In 1953, Sheikh Mujib was elected general secretary of the East Pakistan Awami Muslim League, a post that he held until 1966 when he became president of the party. It was due to Mujib’s initiative that in 1955 the word ‘Muslim’ was dropped from the name of the party to make it sound secular. It is indicative of his secularist attitude to politics that he developed after 1947.

To give full time to the organizational affairs of the Awami League, Sheikh Mujib resigned from the cabinet of Ataur Rahman Khan (1956-58) after serving for only nine months.

During the regime of general Ayub Khan, Mujib had the nerve to revive the Awami League in 1964, though his political mentor (guru), Suhrawardy, was in favour of keeping political parties defunct and work under the political amalgam called National Democratic Front for the restoration of constitutional rule in Pakistan.

Sheikh Mujib was one of the first among the language movement detainees (11 March 1948).

His address on September 21, 1955 in the Pakistan Constituent Assembly on the question of Bangla language is noteworthy. Claiming the right to speak in his mother tongue, Sheikh Mujibur Rahman said: ‘We want to speak in Bengali here, whether we know any other language or not it matters little for us. If we feel that we can express ourselves in Bengali we will speak always in Bengali even though we can speak in English also. If that is not allowed, we will leave the House, but Bengali should be allowed in this house; that is our stand.’

In 1966, he announced his famous six-point programme what he called ‘Our’ [Bangalis’] Charter of Survival’.

The first ever general elections of Pakistan in December 1970 made Bangabandhu Sheikh Mujibur Rahman the sole spokesman of East Pakistan.

Under his leadership, the Awami League won 167 (including 7 women reserved seats) out of 169 seats allotted to East Pakistan in the Pakistan National Assembly.

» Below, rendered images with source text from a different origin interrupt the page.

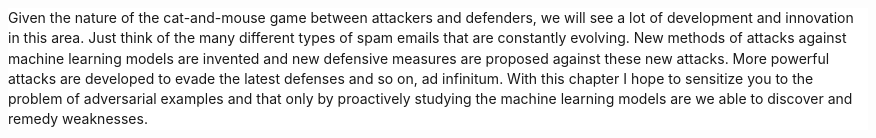 Given the nature of the cat-and-mouse game between attackers and defenders, we will see a lot of development and innovation in this area. 
Just think of the many different types of spam emails that are constantly evolving.
New methods of attacks against machine learning models are invented and new defensive measures are proposed  against these new attacks.
More powerful attacks are developed to evade the latest defenses and so on, ad infinitum.
With this chapter I hope to sensitize you to the problem of adversarial examples and that only by proactively studying the machine learning models are we able to discover and remedy weaknesses.





[^szegedy]: Szegedy, Christian, et al. "Intriguing properties of neural networks." arXiv preprint arXiv:1312.6199 (2013).

[^adversarial]: Biggio, Battista, and Fabio Roli. "Wild Patterns: Ten years after the rise of adversarial machine learning." Pattern Recognition 84 (2018): 317-331.

[^turtle]: Athalye, Anish, and Ilya Sutskever. "Synthesizing robust adversarial examples." arXiv preprint arXiv:1707.07397 (2017).

[^goodfellow]: Goodfellow, Ian J., Jonathon Shlens, and Christian Szegedy. "Explaining and harnessing adversarial examples." arXiv preprint arXiv:1412.6572  (2014).

[^1pixel]: Su, Jiawei, Danilo Vasconcellos Vargas, and Kouichi Sakurai. "One pixel attack for fooling deep neural networks." IEEE Transactions on Evolutionary Computation (2019).

[^toaster]: Brown, Tom B., et al. "Adversarial patch." arXiv preprint arXiv:1712.09665 (2017).

[^papernot]: Papernot, Nicolas, et al. "Practical black-box attacks against machine learning." Proceedings of the 2017 ACM on Asia Conference on Computer and Communications Security. ACM (2017).
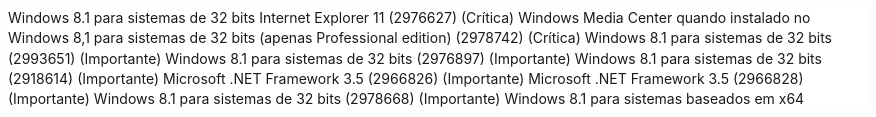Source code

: </td>
</tr>
<tr>
<td style="border:1px solid black;">
Windows 8.1 para sistemas de 32 bits

</td>
<td style="border:1px solid black;">
Internet Explorer 11  
(2976627)  
(Crítica)

</td>
<td style="border:1px solid black;">
Windows Media Center quando instalado no Windows 8,1 para sistemas de 32 bits (apenas Professional edition)  
(2978742)  
(Crítica)

</td>
<td style="border:1px solid black;">
Windows 8.1 para sistemas de 32 bits  
(2993651)  
(Importante)  
Windows 8.1 para sistemas de 32 bits  
(2976897)  
(Importante)

</td>
<td style="border:1px solid black;">
Windows 8.1 para sistemas de 32 bits  
(2918614)  
(Importante)

</td>
<td style="border:1px solid black;">
Microsoft .NET Framework 3.5  
(2966826)  
(Importante)  
Microsoft .NET Framework 3.5  
(2966828)  
(Importante)

</td>
<td style="border:1px solid black;">
Windows 8.1 para sistemas de 32 bits  
(2978668)  
(Importante)

</td>
</tr>
<tr>
<td style="border:1px solid black;">
Windows 8.1 para sistemas baseados em x64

The people gave him the absolute mandate in favour of his Six-point doctrine. Now it was his turn to implement it.

During this time, on March 7, 1971 Mujib made a historic address at a mammoth gathering of a million of people at the Racecourse ground which marked a turning point in the history of the Bangalee nation.

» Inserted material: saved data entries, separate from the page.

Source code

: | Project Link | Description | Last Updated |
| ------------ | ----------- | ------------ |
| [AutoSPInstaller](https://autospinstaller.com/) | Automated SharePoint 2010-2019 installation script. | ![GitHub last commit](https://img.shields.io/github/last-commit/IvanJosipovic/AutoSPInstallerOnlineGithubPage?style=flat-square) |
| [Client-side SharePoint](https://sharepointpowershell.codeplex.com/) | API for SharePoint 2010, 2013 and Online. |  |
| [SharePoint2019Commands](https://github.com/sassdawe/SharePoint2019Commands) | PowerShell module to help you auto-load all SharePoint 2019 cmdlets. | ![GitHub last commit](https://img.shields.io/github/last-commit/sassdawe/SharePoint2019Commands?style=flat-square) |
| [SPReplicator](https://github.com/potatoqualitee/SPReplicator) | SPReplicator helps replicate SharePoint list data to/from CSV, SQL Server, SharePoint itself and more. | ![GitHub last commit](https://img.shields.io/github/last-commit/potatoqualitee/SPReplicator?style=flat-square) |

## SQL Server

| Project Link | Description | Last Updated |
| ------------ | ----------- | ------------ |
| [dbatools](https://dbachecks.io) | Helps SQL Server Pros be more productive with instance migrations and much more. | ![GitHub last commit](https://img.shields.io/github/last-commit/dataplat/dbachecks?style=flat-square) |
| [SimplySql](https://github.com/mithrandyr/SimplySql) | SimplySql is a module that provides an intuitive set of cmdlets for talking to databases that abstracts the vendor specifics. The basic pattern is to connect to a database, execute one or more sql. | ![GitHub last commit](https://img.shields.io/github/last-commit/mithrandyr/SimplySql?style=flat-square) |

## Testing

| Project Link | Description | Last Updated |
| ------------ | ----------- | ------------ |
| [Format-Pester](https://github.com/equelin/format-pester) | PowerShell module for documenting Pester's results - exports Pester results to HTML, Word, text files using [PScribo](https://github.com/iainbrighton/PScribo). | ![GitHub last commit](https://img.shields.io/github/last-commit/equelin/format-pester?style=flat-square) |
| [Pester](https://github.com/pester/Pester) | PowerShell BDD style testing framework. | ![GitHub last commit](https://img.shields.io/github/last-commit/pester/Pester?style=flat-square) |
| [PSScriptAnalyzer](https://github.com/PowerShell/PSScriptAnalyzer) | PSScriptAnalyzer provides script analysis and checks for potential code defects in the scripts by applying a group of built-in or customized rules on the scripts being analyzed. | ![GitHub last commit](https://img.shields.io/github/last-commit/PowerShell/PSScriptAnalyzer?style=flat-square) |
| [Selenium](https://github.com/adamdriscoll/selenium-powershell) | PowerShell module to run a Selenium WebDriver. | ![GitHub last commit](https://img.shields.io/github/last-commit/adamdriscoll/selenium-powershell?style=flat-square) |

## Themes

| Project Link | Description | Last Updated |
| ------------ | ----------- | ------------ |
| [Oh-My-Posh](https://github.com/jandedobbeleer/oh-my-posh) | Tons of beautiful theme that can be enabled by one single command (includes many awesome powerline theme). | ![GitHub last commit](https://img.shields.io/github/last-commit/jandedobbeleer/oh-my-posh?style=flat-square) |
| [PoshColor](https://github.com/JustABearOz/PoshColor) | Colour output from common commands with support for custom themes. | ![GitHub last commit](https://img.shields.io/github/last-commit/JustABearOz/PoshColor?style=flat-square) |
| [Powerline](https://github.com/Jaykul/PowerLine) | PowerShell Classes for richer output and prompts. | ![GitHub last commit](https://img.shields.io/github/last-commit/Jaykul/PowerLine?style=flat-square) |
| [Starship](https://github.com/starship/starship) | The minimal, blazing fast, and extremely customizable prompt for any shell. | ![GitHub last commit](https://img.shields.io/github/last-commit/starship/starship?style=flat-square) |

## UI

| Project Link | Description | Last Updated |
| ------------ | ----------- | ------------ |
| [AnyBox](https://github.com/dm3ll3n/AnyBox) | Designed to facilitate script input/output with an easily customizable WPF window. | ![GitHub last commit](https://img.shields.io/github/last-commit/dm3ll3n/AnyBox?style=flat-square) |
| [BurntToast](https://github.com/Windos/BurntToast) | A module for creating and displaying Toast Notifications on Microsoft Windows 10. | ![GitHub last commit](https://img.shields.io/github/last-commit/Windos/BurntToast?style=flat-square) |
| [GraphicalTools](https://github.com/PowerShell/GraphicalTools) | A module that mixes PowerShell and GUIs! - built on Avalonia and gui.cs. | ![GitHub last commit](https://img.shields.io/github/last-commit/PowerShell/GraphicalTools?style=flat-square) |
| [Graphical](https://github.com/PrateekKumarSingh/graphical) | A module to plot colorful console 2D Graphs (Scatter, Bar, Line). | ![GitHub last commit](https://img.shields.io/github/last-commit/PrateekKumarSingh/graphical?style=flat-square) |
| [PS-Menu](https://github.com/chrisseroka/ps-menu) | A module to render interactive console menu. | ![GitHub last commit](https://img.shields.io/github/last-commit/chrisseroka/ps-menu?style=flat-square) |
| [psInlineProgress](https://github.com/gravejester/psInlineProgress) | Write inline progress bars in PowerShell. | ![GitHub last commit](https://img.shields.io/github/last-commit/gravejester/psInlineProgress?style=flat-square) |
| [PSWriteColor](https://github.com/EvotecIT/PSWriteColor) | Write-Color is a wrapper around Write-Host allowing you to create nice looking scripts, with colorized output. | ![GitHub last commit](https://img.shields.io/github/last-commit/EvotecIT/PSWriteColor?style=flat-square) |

In his address Mujib made specific charges against the martial law authorities which failed to transfer power to the elected representatives. At the end of his speech, he declared: ‘Build forts in each homestead. You must resist the Pakistani enemy with whatever you have in hand. … Remember, we have given a lot of blood, a lot more blood we shall give if need be, but we shall liberate the people of this country, Insha Allah’ [if God blessed]. … The struggle this time is the struggle for our emancipation; the struggle this time is the struggle for independence.’

Meanwhile, President Yahya Khan and other leaders from West Pakistan came to Dhaka on March 15 to start a dialogue with the Bangabandhu and his party.

The dialogue began on the following day and continued intermittently down to March 25 morning.

During the period, non-cooperation and hartals continued unremittingly in East Pakistan.

Students and leaders of various political parties had been declaring independence from March 2 and the spree continued. Against this backdrop, at mid-night of 25 March 1971, the Pakistan army launched its brutal crackdown in different areas of Dhaka city including the University of Dhaka killing students, teachers and innocent people in the name of operation searchlight.

Thus a nine-month long genocidal killing was unleashed by the Pakistan occupation army.

Sheikh Mujib was arrested on the night of 25 March and was kept confined at Dhaka Cantonment until he was taken to West Pakistan for facing trial for ‘sedition’ and inciting insurrection.

Before his arrest Bangabandhu sent a wireless message to Chittagong over the ex-EPR transmitter for transmission declaring the Independence of Bangladesh.

A group of disgruntled army adventurers assassinated him on August 15 in 1975 along with most of his family members which is the blackest chapter of the nation’s history.

In October, 2017, the United Nations Educational, Scientific and Cultural Organization (UNESCO) recognised the historic 7th March Speech of Bangabandhu as part of the world’s documentary heritage.